» **Фрагмент документа**:
--*--

“Счастье бури иль покоя…” Искусство
Автор Николай КРАСИЛЬНИКОВ
Получил недавно весточку из Москвы — от друга. Никогда не думал, что скромное послание может так растрогать. В пору компьютерных связей эпистолярный жанр вызывает ностальгическое чувство. Тем более что и друг мой обращался памятью в прошлое, просил написать о безвременно ушедшем из жизни, талантливом поэте Николае Лукьянове — наперснике нашей восторженной юности. Нашей! Где вы, старые друзья?! Увы, «иных уж нет, а те далече»: поэт А. Иванов, писатель А. Шунин, телекомментатор Е. Лепетухин, художник-график Б. Гефтер, композитор В. Дементьев, журналист В. Шаповалов, писатель-фронтовик В. А. Тюриков, разведчик, написавший правдивые книги о войне, А. А. Рудаков и, наконец, автор этих строк. И да простят меня все те, кого не упомянул, забыл…
Конечно же, мы храним память о нашем прекрасном друге, его обаятельной, чуть застенчивой улыбке. Но, как сказал Александр Твардовский, «и всё же, всё же, всё же…» Всё же хочется сделать для памяти Николая Лукьянова что-то более реальное. Недаром ведь и Николай Корнилов задумал издать о нём книгу воспоминаний.
Судьба отмерила моей дружбе с Николаем Лукьяновым недолгий век. Пять лет — много это или мало? Смотря как оценивать этот факт… Если с человеческой точки зрения — до обидного мало. Но если вспомнить о том, что дало общение с Николаем моему представлению о жизни, литературе, искусстве… Лукьянов был для меня бесспорным кумиром. Он много печатался, был на виду, у него вышел первый сборник стихов «Звездопад». А выход любой книги, особенно в те времена, было большим событием. И для автора, и для его поклонников. Это было вроде общественного признания, «паспортом», удостоверяющем, что ты настоящий поэт. Он сразу же после выхода поэтического сборника стал не только моим кумиром, но это ничуть не убавило его искренности и простоты. И желания помочь.

--*--

» **Исходные материалы**:
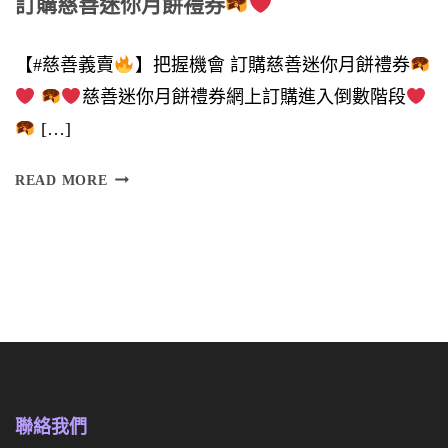
訂購慈善迷你月餅禮券
鼎
力
【#慈善義賣
】把握機會 訂購慈善迷你月餅禮券
支
慈善迷你月餅禮券網上訂購進入倒數階段
持
[…]
】
訂
READ MORE
購
慈
慈
善
善
迷
迷
你
你
月
月
餅
餅
禮
聯絡我們
禮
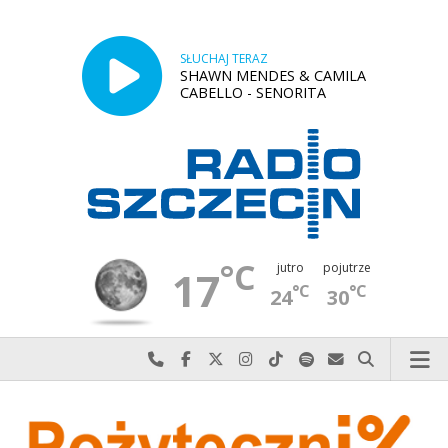
SŁUCHAJ TERAZ
SHAWN MENDES & CAMILA
CABELLO - SENORITA
°C
jutro
pojutrze
17
°C
°C
24
30
Najlepiej po prostu do nas zadzwoń
Odwiedź nas na Facebook-u
Odwiedź nas na X
Odwiedź nas na Instagram-ie
Odwiedź nas na TikTok-u
Szukaj nas na Spotify
Wyślij do nas w
Szukaj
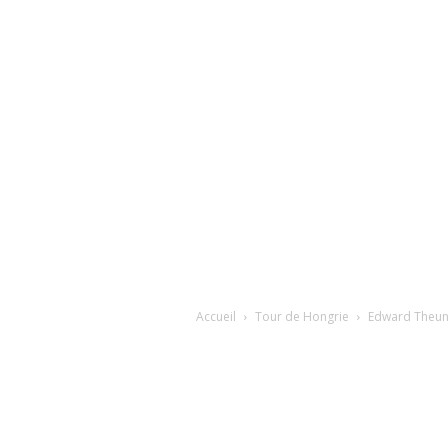
Accueil
Tour de Hongrie
Edward Theuns 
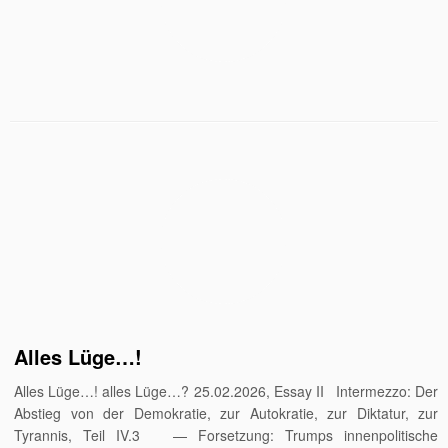
Alles Lüge…!
Alles Lüge…! alles Lüge…? 25.02.2026, Essay II Intermezzo: Der
Abstieg von der Demokratie, zur Autokratie, zur Diktatur, zur
Tyrannis, Teil IV.3 — Forsetzung: Trumps innenpolitische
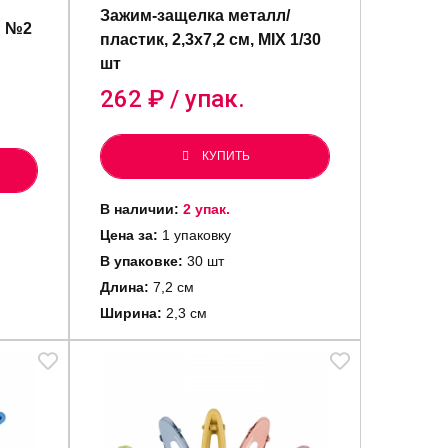
Зажим-защелка металл/
й №2
пластик, 2,3х7,2 см, MIX 1/30
шт
262
₽ / упак.
КУПИТЬ
В наличии:
2 упак.
Цена за:
1 упаковку
В упаковке:
30 шт
Длина:
7,2 см
Ширина:
2,3 см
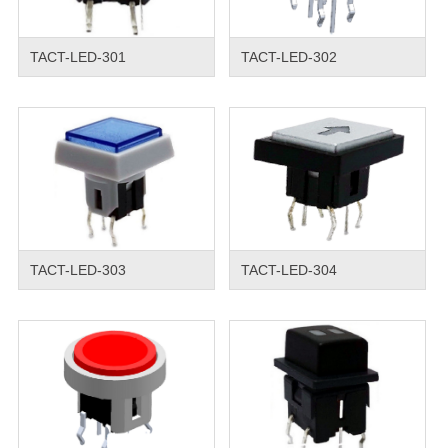
TACT-LED-301
TACT-LED-302
TACT-LED-303
TACT-LED-304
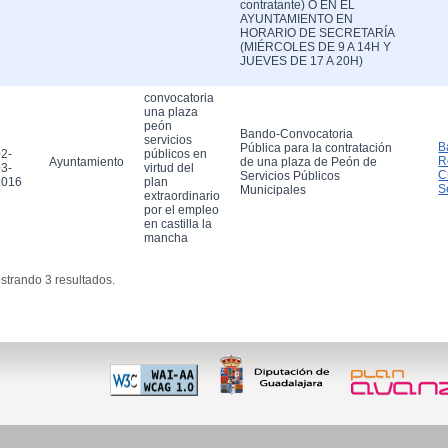
contratante) O EN EL
AYUNTAMIENTO EN
HORARIO DE SECRETARÍA
(MIÉRCOLES DE 9 A 14H Y
JUEVES DE 17 A 20H)
convocatoria
una plaza
peón
Bando-Convocatoria
servicios
B
Pública para la contratación
2-
públicos en
R
Ayuntamiento
de una plaza de Peón de
3-
virtud del
C
Servicios Públicos
2016
plan
S
Municipales
extraordinario
por el empleo
en castilla la
mancha
strando 3 resultados.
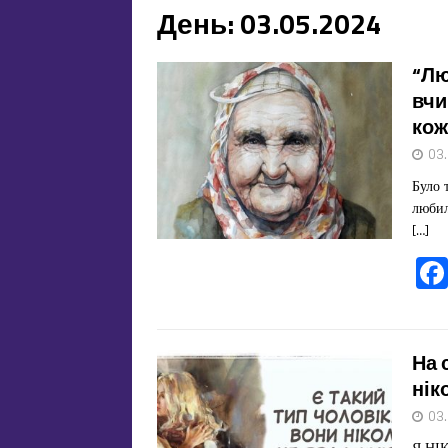
День:
03.05.2024
“Лю
вчи
кож
03
Було 
любил
[…]
На 
нік
03
Я НІК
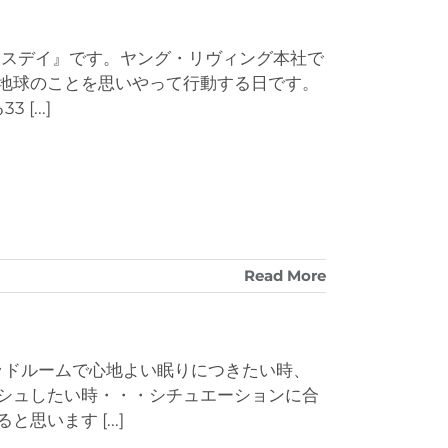
アースデイ』です。ヤング・リヴィング本社で
地球のことを思いやって行動する日です。
33
[...]
Read More
ッドルームで心地よい眠りにつきたい時、
シュしたい時・・・シチュエーションに合
ると思います
[...]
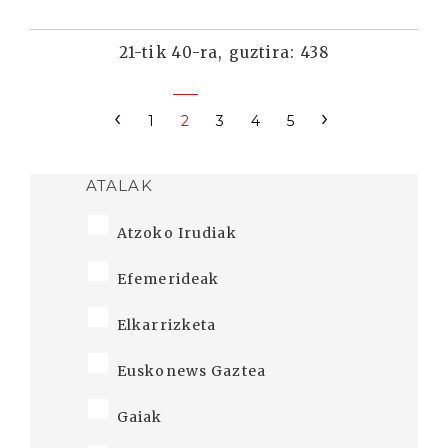
21-tik 40-ra, guztira: 438
‹
›
1
2
3
4
5
ATALAK
Atzoko Irudiak
Efemerideak
Elkarrizketa
Euskonews Gaztea
Gaiak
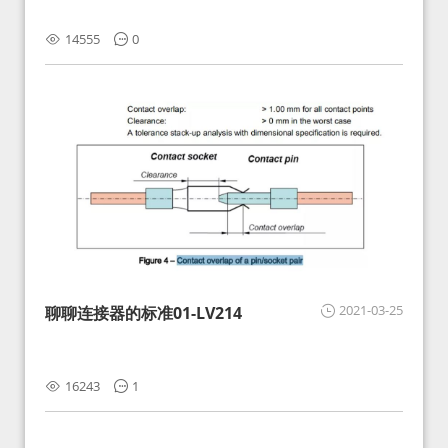
14555
0
2021-03-25
聊聊连接器的标准01-LV214
16243
1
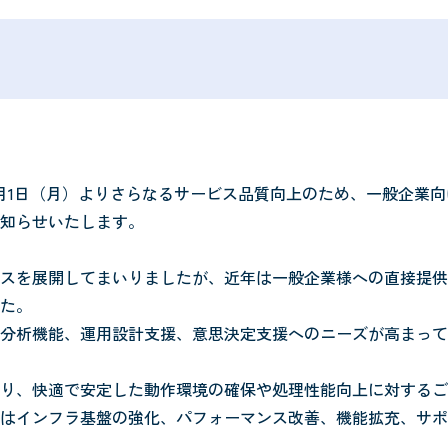
6年6月1日（月）よりさらなるサービス品質向上のため、一般企業
知らせいたします。
スを展開してまいりましたが、近年は一般企業様への直接提供
た。
分析機能、運用設計支援、意思決定支援へのニーズが高まって
り、快適で安定した動作環境の確保や処理性能向上に対するご
はインフラ基盤の強化、パフォーマンス改善、機能拡充、サポ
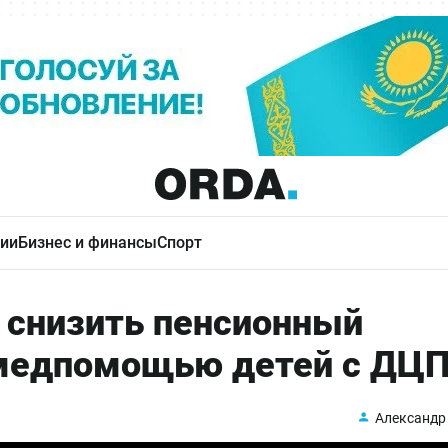
ии
Бизнес и финансы
Спорт
 снизить пенсионный
 медпомощью детей с ДЦ
Александр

--*--

» **Задания**:
1 > Как назывался первый сборник стихов Николая Лукьянова, согласно фрагменту?
2 > Процитируйте фрагмент дословно: начните со слов «Судьба отмерила моей» и остановитесь после слов «И желания помочь.».

» **Ответы к заданиям**:
1 > «Звездопад».

2 >
Судьба отмерила моей дружбе с Николаем Лукьяновым недолгий век. Пять лет — много это или мало? Смотря как оценивать этот факт… Если с человеческой точки зрения — до обидного мало. Но если вспомнить о том, что дало общение с Николаем моему представлению о жизни, литературе, искусстве… Лукьянов был для меня бесспорным кумиром. Он много печатался, был на виду, у него вышел первый сборник стихов «Звездопад». А выход любой книги, особенно в те времена, было большим событием. И для автора, и для его поклонников. Это было вроде общественного признания, «паспортом», удостоверяющем, что ты настоящий поэт. Он сразу же после выхода поэтического сборника стал не только моим кумиром, но это ничуть не убавило его искренности и простоты. И желания помочь.